> Rows:
======

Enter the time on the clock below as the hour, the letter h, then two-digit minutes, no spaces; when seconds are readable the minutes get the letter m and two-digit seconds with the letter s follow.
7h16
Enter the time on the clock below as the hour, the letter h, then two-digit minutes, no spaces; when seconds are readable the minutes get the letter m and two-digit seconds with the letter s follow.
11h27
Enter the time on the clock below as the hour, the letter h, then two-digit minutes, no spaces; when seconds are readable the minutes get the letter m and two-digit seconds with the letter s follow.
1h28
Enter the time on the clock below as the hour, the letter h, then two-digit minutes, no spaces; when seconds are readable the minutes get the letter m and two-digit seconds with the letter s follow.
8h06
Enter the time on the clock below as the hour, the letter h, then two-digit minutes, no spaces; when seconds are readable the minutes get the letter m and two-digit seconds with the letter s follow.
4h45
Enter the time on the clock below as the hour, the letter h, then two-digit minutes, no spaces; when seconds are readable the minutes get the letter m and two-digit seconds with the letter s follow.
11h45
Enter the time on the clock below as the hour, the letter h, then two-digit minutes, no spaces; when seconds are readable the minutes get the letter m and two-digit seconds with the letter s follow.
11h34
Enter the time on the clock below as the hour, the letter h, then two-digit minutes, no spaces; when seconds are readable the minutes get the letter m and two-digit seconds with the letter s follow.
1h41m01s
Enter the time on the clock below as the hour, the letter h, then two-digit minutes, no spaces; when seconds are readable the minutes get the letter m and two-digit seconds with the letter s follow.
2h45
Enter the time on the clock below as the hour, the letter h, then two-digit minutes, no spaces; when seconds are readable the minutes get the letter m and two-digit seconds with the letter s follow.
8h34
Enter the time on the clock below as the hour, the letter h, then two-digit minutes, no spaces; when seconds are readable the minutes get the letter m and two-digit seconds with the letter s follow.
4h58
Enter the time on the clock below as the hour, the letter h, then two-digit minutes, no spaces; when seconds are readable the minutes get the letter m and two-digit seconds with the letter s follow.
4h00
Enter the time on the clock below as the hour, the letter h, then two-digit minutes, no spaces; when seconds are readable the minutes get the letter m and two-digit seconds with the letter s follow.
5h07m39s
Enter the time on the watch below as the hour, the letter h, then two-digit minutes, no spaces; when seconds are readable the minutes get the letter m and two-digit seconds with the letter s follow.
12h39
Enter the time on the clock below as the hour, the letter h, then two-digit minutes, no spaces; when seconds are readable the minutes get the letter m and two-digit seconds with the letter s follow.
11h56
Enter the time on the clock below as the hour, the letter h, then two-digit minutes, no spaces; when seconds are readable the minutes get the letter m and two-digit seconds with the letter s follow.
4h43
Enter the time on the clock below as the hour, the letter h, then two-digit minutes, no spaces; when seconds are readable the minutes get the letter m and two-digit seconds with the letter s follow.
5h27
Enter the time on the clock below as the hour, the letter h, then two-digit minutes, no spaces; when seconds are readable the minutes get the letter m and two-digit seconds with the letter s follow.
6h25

======

> Job: Pick out and copy every line of the material above that contains the word "watch".

> Response:
Enter the time on the watch below as the hour, the letter h, then two-digit minutes, no spaces; when seconds are readable the minutes get the letter m and two-digit seconds with the letter s follow.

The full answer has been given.